“I will.” Nodding good-bye as he left, she took a seat, outwardly calm. But the truth was, she should’ve never, ever been left alone. As she’d told the A.D.A., it wasn’t because her physical position put her at risk. There were at least four double-keyed electronic security doors, full of bars and steel, between her and the first inmate.
It wasn’t even because she might get scared sitting alone in such a cold, gray place.
She had witnessed thousands of moments of the most depraved violence and pain, but she herself didn’t feel fear. She didn’t feel anything. The Silence Protocol, the conditioning that chilled Psy madnesses as it chilled their emotions, ensured that. However, in Sophia’s case, Silence didn’t work as well as it should. And everybody knew it. Most Psy would have been summarily rehabilitated, but Sophia was a Justice Psy. And Js were rare enough and necessary enough that they were allowed their little . . . peculiarities.
Of course, Js were also never to be left alone in “suggestive” locations.
Evil is hard to define, but it’s sitting in that room.
The reminder of Max Shannon’s grim words stayed her hand for a second. Would he consider this evil? Perhaps. But as her path was unlikely to ever again cross with that of a man who’d made her, for a fleeting instant, wish to be something better, she couldn’t let him guide her actions. Because though what she was about to do wasn’t in any official manual, like all Js, she considered it part of her job description.
The first scream came four minutes later.

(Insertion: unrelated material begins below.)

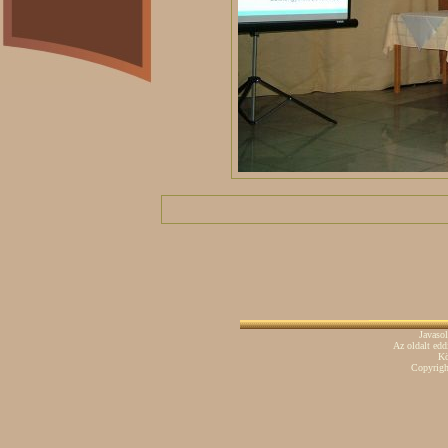
Javaso
Az oldalt ed
Kö
Copyrig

In spite of its shrill, piercing nature, no one heard it. Because the man who was screaming was doing so soundlessly, his mind locked in a telepathic prison far more invidious than the plascrete and mortar one that surrounded him on every side.
Even as he screamed, he was moving, unzipping his pants, pushing them down to his ankles, shuffling over to pick up a tool he’d hidden in the hollow leg of the desk his attorney had won for him. The inmate was a learned man, his attorney had argued; it constituted cruel and unusual punishment to put him in a place where he couldn’t write, couldn’t keep his research notes. The attorney had never mentioned the tiny, helpless victim his learned client had put in a dog cage devoid of the most basic of human necessities.